Aim of the exercise: Transcribe every line of text in each of the records below verbatim, leaving the pictures out of your answer.

(Dataset records)
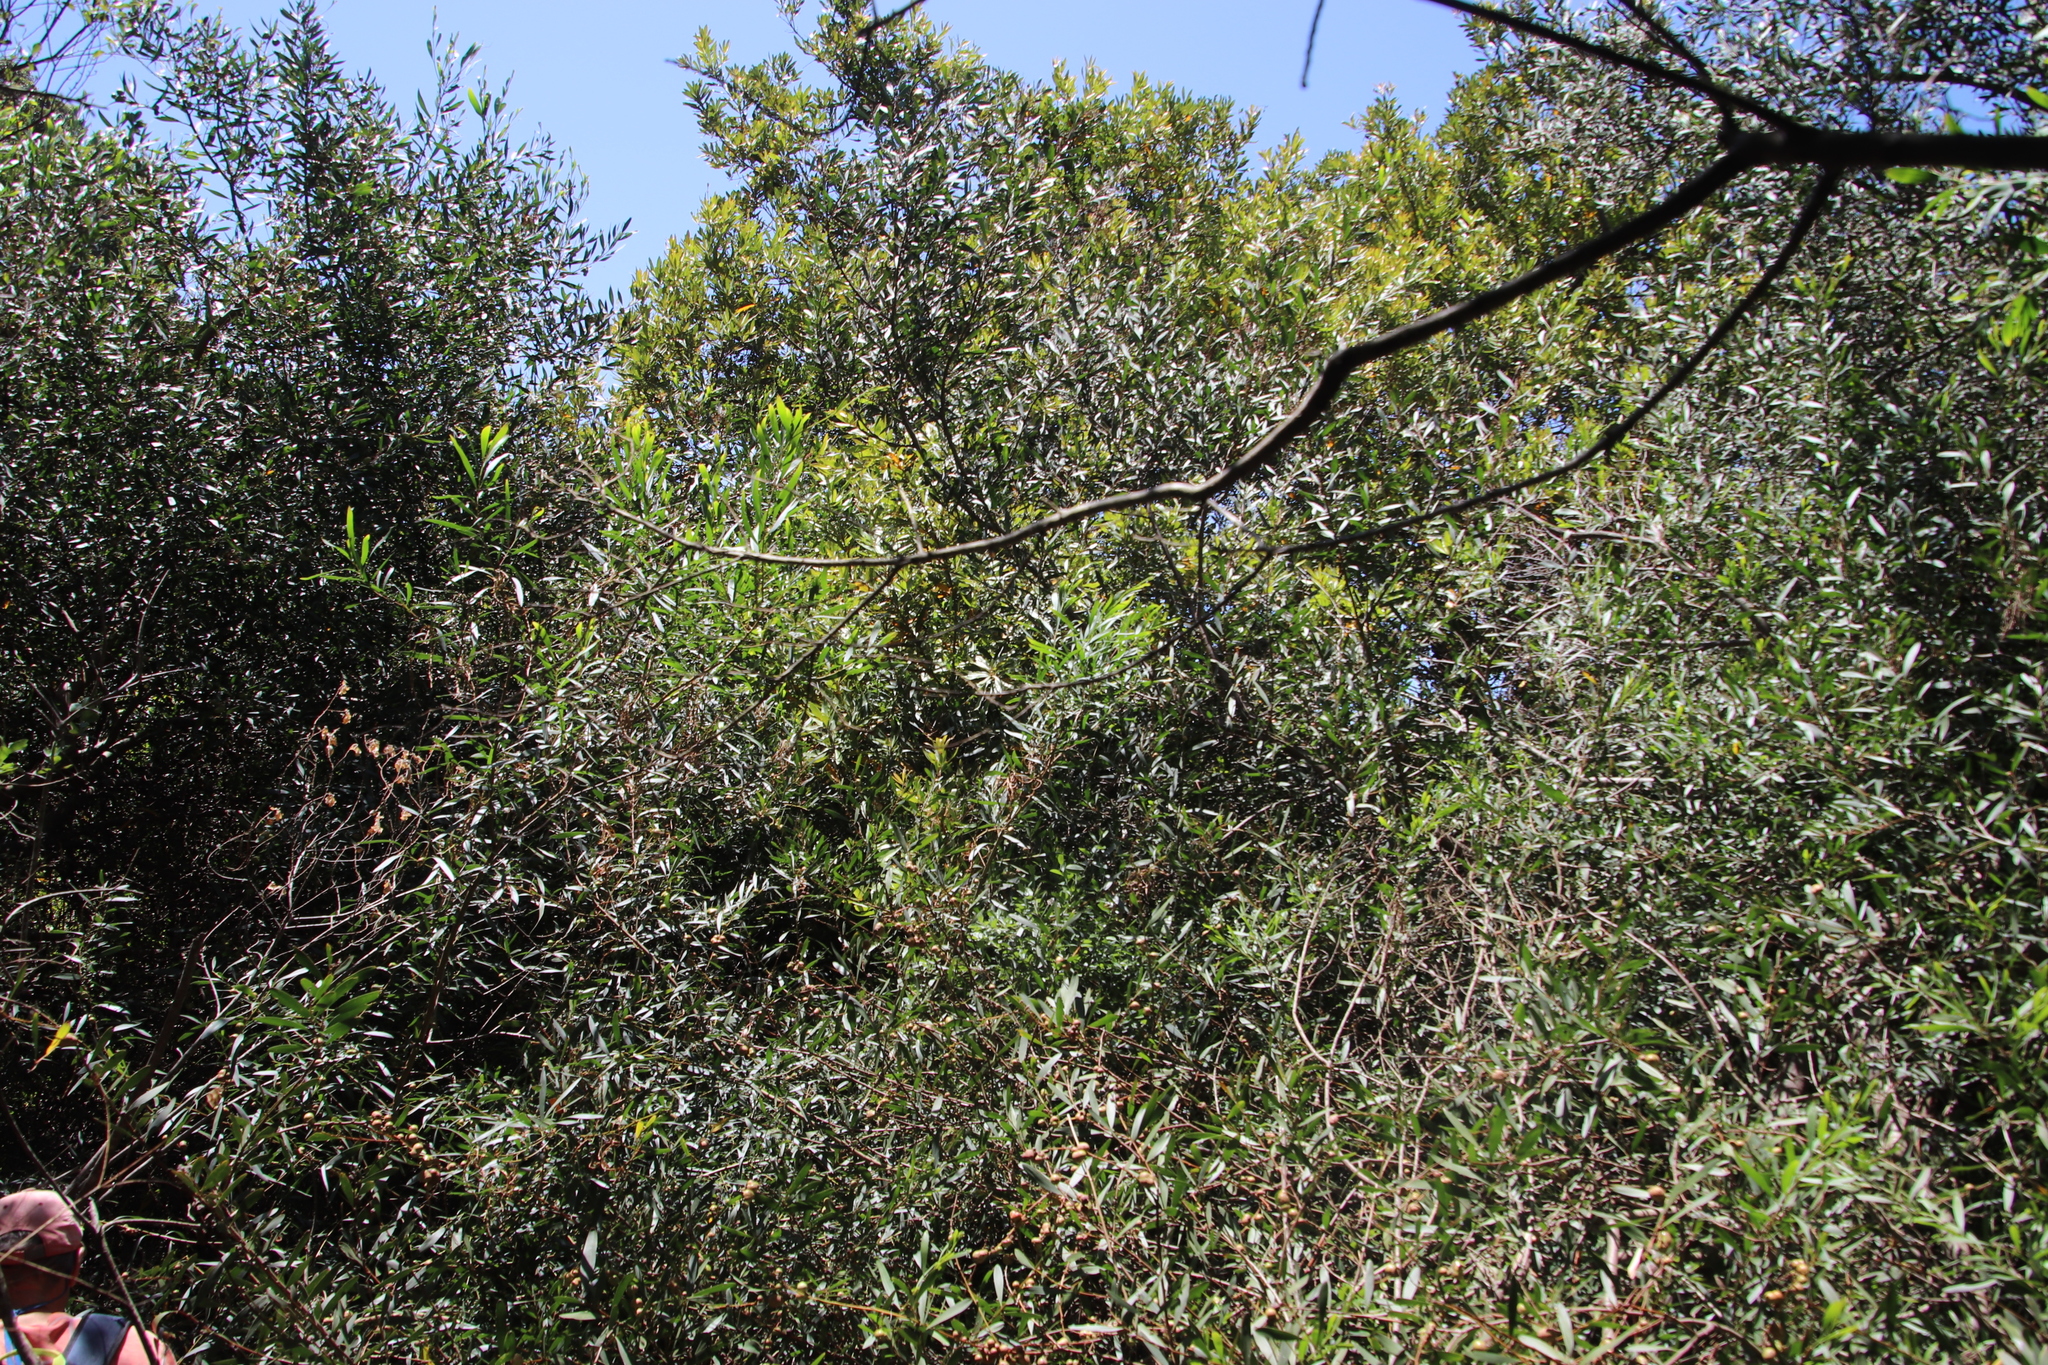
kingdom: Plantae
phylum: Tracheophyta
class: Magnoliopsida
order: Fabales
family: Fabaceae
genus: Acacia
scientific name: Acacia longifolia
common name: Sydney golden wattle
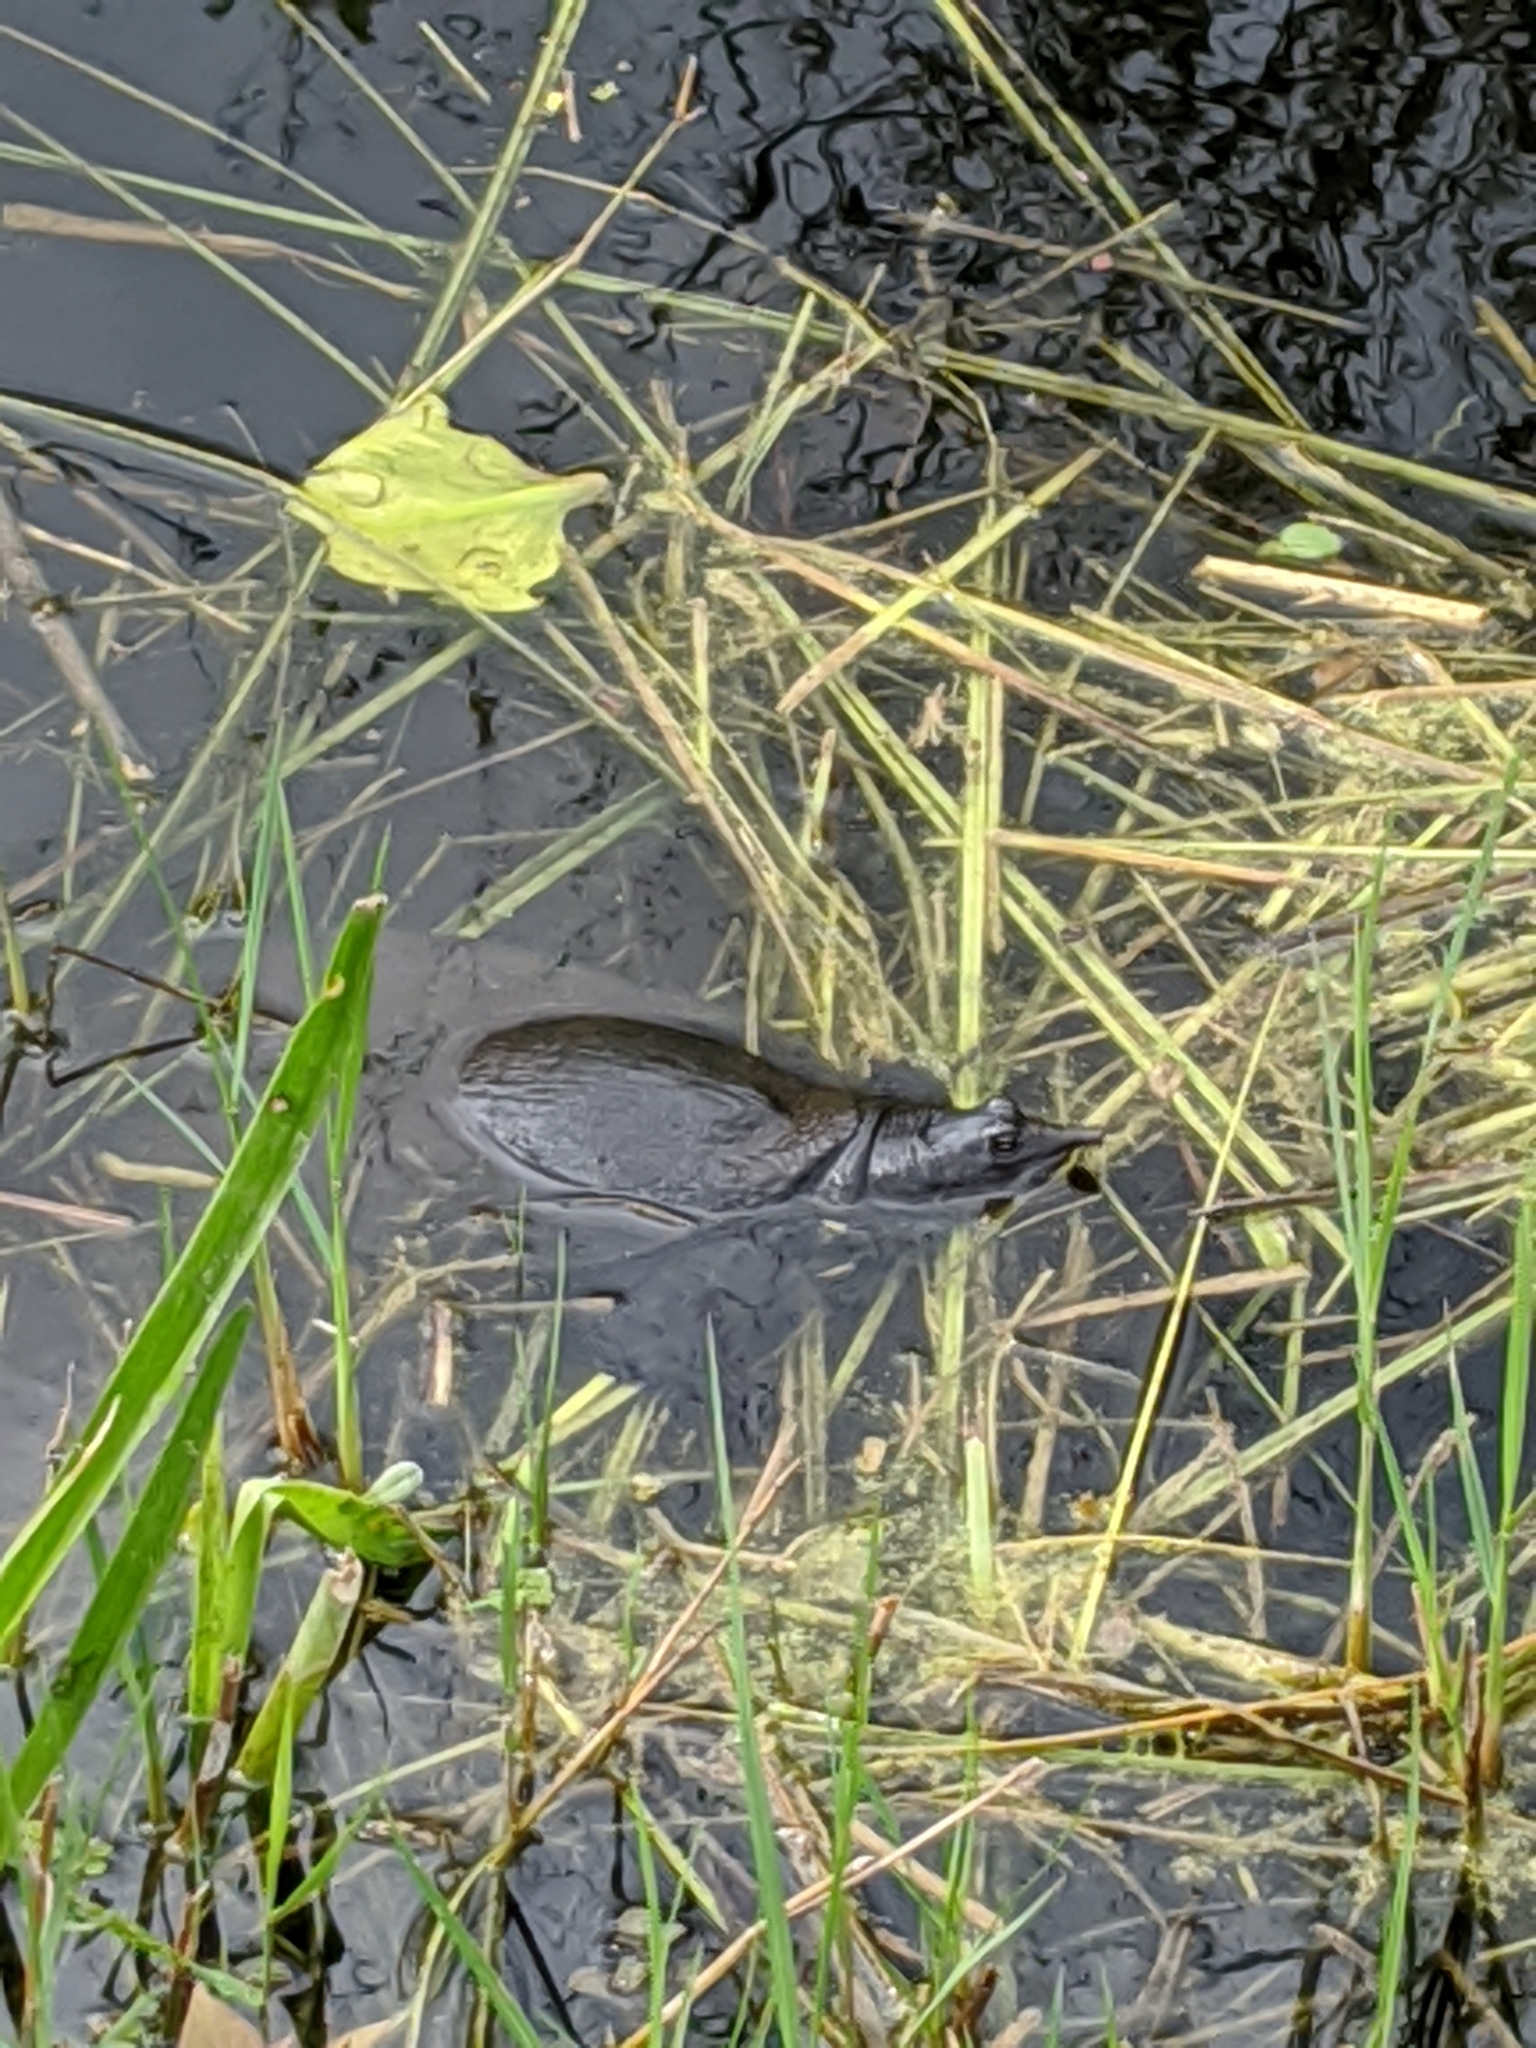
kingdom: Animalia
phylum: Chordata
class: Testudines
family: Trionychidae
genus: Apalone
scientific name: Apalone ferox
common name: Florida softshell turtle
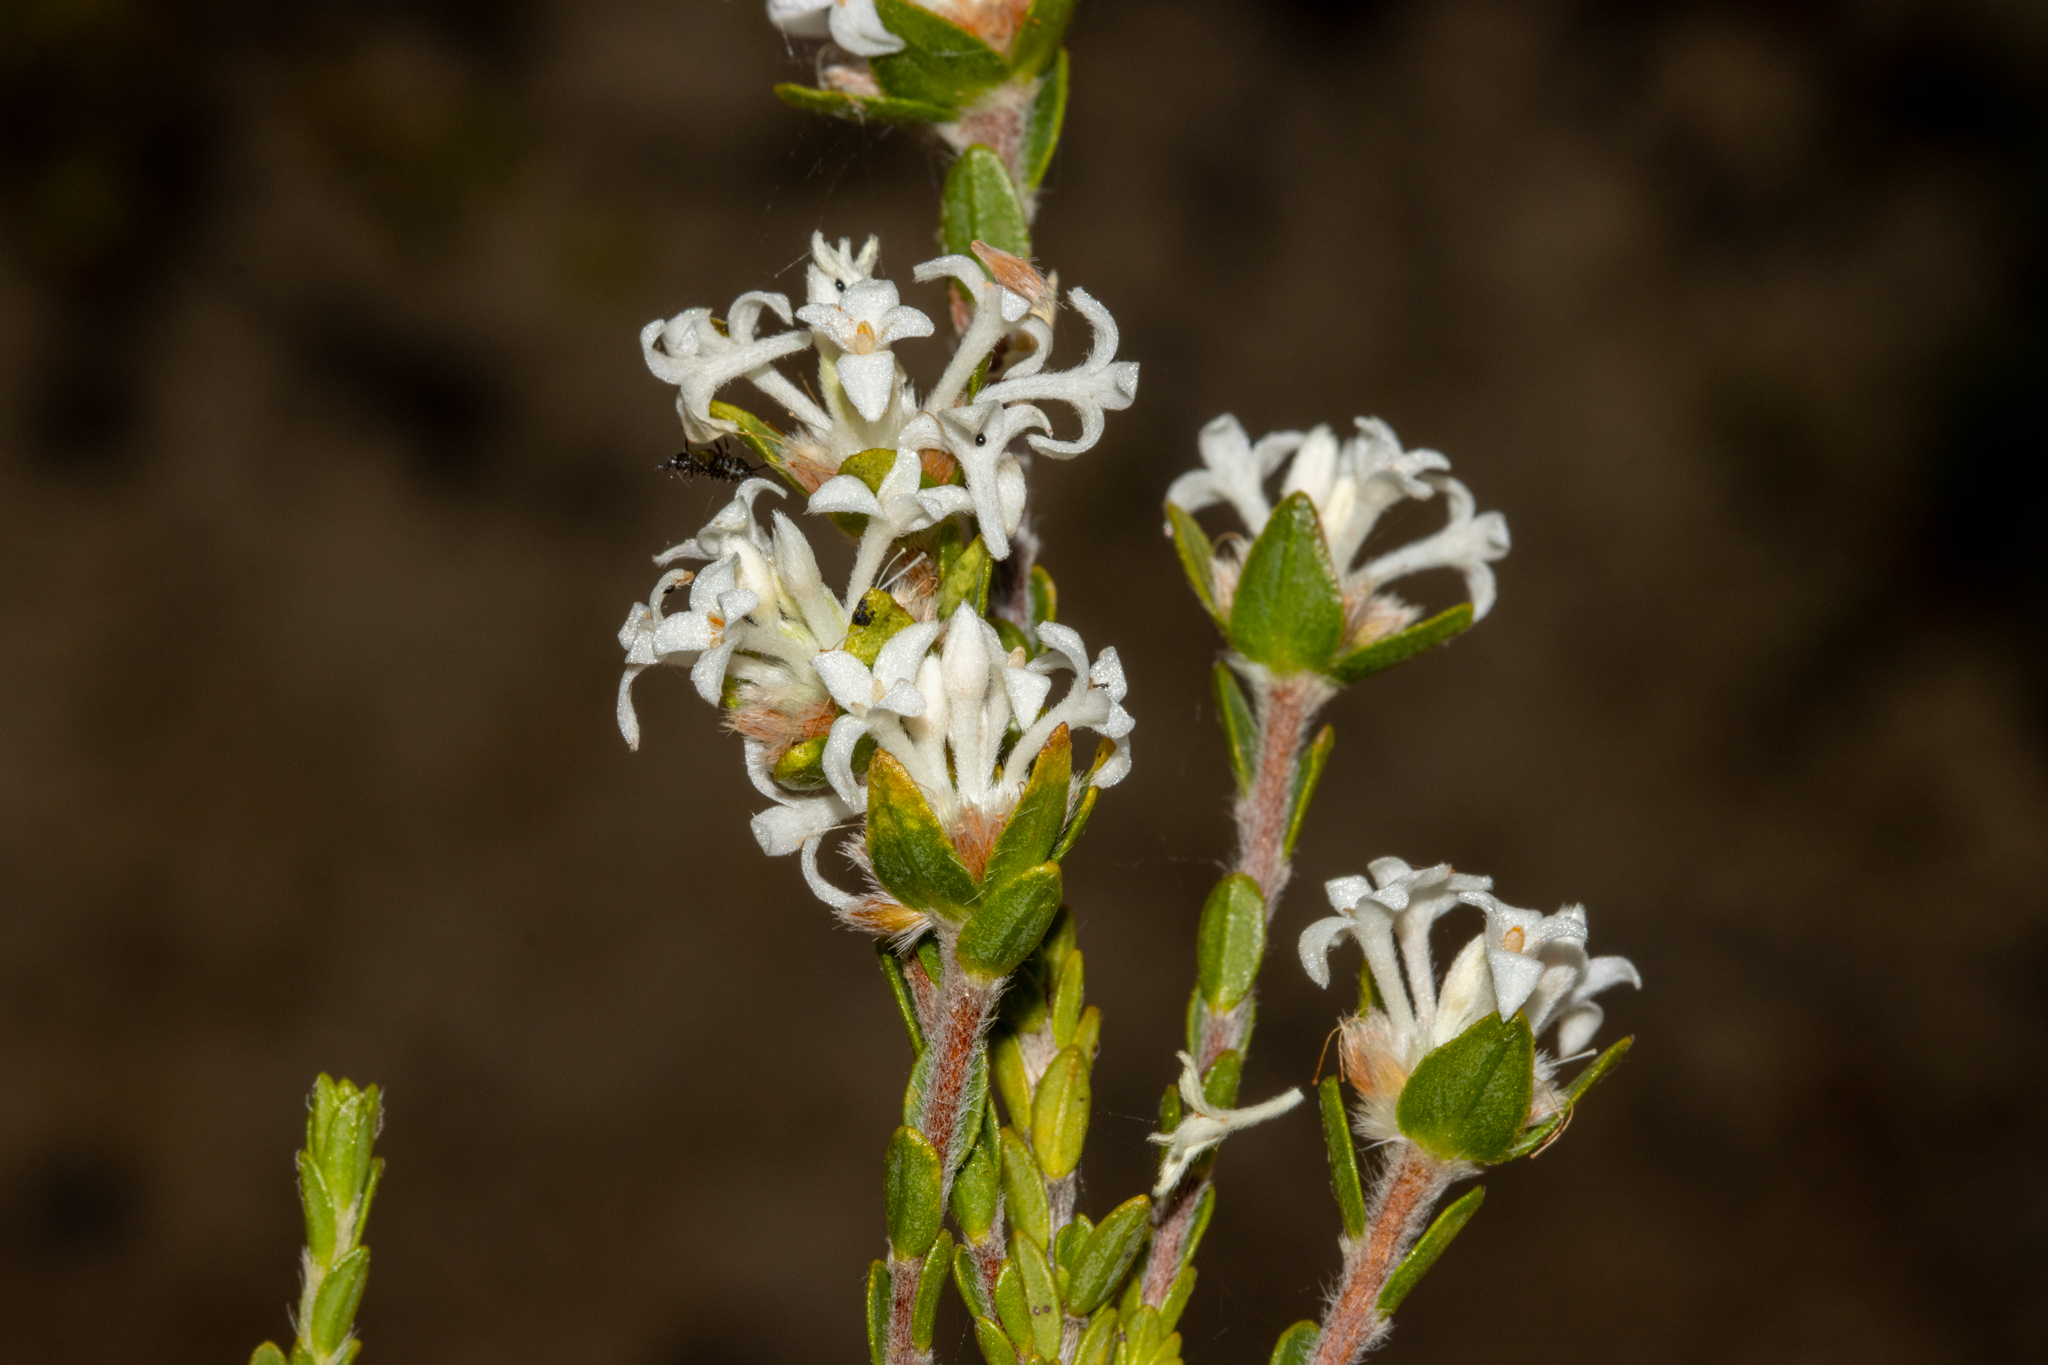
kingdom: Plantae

Output for this exercise:
kingdom: Plantae
phylum: Tracheophyta
class: Magnoliopsida
order: Fabales
family: Fabaceae
genus: Acacia
scientific name: Acacia longifolia
common name: Sydney golden wattle
kingdom: Animalia
phylum: Chordata
class: Testudines
family: Trionychidae
genus: Apalone
scientific name: Apalone ferox
common name: Florida softshell turtle
kingdom: Plantae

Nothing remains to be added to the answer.